Da quando ho memoria, Silvio Berlusconi c’è. Presenza troppo ingombrante per scorgerla lì sullo sfondo del tempo che scorre e, magari, non farci caso a ogni costo, così invadente, così persino esagerata. Silvio Berlusconi era il volto della tv che offriva i cartoni animati ai miei pomeriggi, l’immagine dello sport più popolare alla domenica, la voce tonante della seconda serata, il nero su bianco del giornale che comprava il nonno ogni mattina. Silvio Berlusconi era ovunque.
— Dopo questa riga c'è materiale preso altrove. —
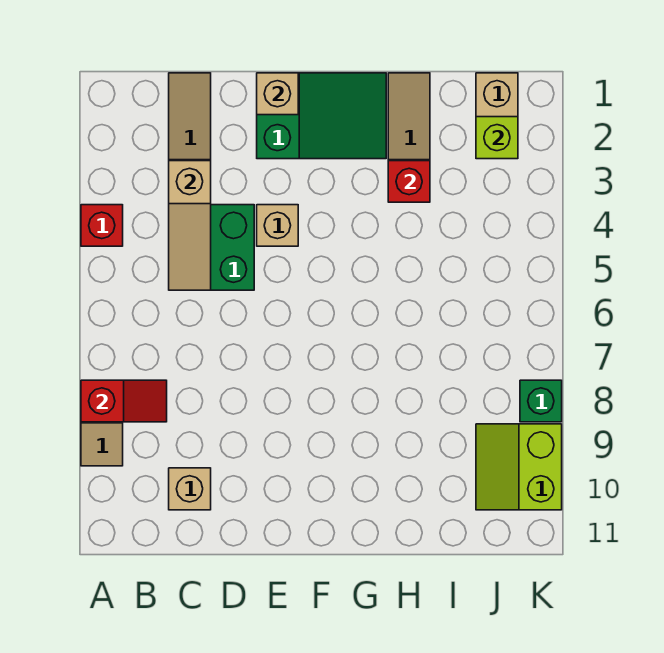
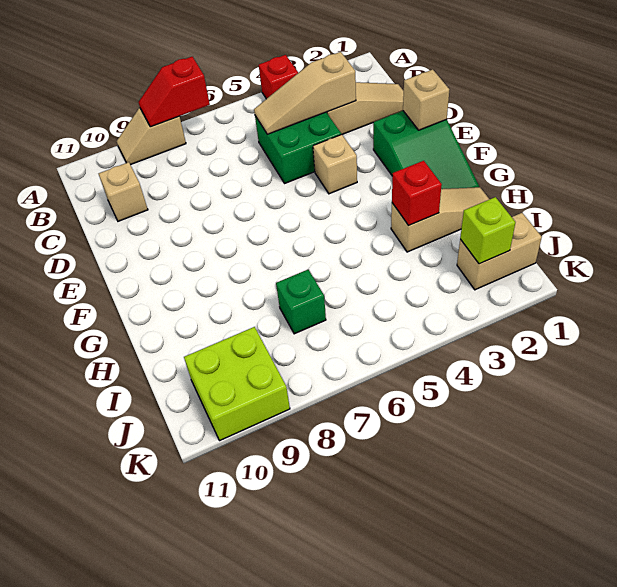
red slope A8:B8 level 2 top A -> red slope A7:A8 level 2 top 7
lime slope J9:K10 level 1 top K -> lime brick J9:K10 level 1
green brick K8 level 1 -> green brick I7 level 1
La notizia della sua morte, ieri, 11 giugno, è già storia – come abbiamo scritto sui nostri canali social – la scomparsa di un uomo che più di altri ha condizionato e riscritto il passato, il presente e il futuro di questo Paese negli ultimi trent’anni, forse persino dal dopoguerra, avvelenando la democrazia, piegando la legge e le istituzioni al suo volere. Silvio Berlusconi ha rappresentato la sintesi dell’italiano medio, per questo, oggi, l’Italia non sa immaginarsi un Paese in alcun modo diverso.
Il suo fare, la sua dialettica, il proprio modo di proporre impresa e persino i propri governi hanno inciso in maniera netta e – forse – irreparabile tanto sullo Stato politico quanto su quello sociale italiano. Con il suo modo di intendere il Palazzo come qualcosa da adoperare a proprio uso e consumo ha forgiato l’opinione pubblica e il costume nazionale a sua immagine e somiglianza: vecchio, opportunista, misogino, sessista, camaleontico, volgare, qualunquista, demenziale, banale.
Mentre l’Europa guardava – seppur con fatica – al futuro, la presenza di Silvio Berlusconi ha contributo alla stagnazione del Paese, rimasto impantanato nello status quo degli anni che hanno rappresentato la sua discesa in campo, quando con una battuta di pessimo gusto l’ex Cavaliere poteva cancellare ogni cosa.
Ha cancellato, a quel modo, gli accordi con Cosa Nostra (dimostrati nella sentenza contro il co-fondatore di Forza Italia Marcello Dell’Utri, condannato per concorso esterno in associazione mafiosa), la condanna del 2013 per frode fiscale, i condoni fiscali per le sue aziende, le leggi Cirelli e Alfano con cui intralciava il percorso che la giustizia tentava di fare nei suoi riguardi… Eppure, il curriculum di Berlusconi non ha mai rappresentato un problema.
Il quattro volte Presidente del Consiglio dei Ministri riusciva, semmai, a far leva sul suo elettorato proprio grazie all’invidia di cui accusava i suoi detrattori, tra cui – guarda caso – si annoveravano perlopiù avversari politici, giudici e giornalisti. Berlusconi è stato nemico assoluto dell’informazione libera, con le sue televisioni, il possesso che deteneva di una larga fetta dell’editoria del Paese, con i provvedimenti a uso e consumo della sua leadership, di cui resterà celebre l’editto bulgaro che segnò la cacciata di Biagi, Santoro e Luttazzi dalla televisione di Stato.
Di quello stesso processo fa parte la sua normalizzazione del fascismo. Silvio Berlusconi è stato il primo, grande populista italiano, europeo e mondiale. Le reti Mediaset – con i suoi amici, veline, e uomini e donne – hanno contribuito a plasmare quel tipo di opinione pubblica a cui non importa sapere ma che è bravissima a giudicare, la pancia, l’istinto che ha rappresentato il nocciolo duro del suo elettorato.
Berlusconi non ha solo modellato l’Italia, l’ha usata. In queste ore si susseguono da più parti coccodrilli e frasi di circostanza, cordogli impensabili di avversari politici che, in verità, con e del caimano (nel celebre dipinto di Nanni Moretti) hanno fatto patti e seguito i passi, ma non sarà il nostro caso. Non fingeremo di aver dimenticato. Mentre l’Italia, grazie a una legge di Bettino Craxi del 1987, offrirà a Silvio Berlusconi i funerali di Stato, e addirittura dichiara lutto nazionale, i colleghi esteri ricordano gli scandali, il populismo, le inchieste giudiziarie, e noi seguiremo quest’ultimo esempio di democrazia anziché quello che l’ex Premier ha tentato di venderci per tutta una vita.
Ieri è scomparso un uomo, ma non il berlusconismo e ciò che ancora rappresenta. D’altronde, questo voleva zio Silvio: dimenticare tutto con uno scherzo, una passata di panno dove sedevano i guastafeste per toglierne l’ombra e occuparne, giocondo, il posto, normalizzare tutto quanto non fosse normale, la banalizzazione di ogni battaglia.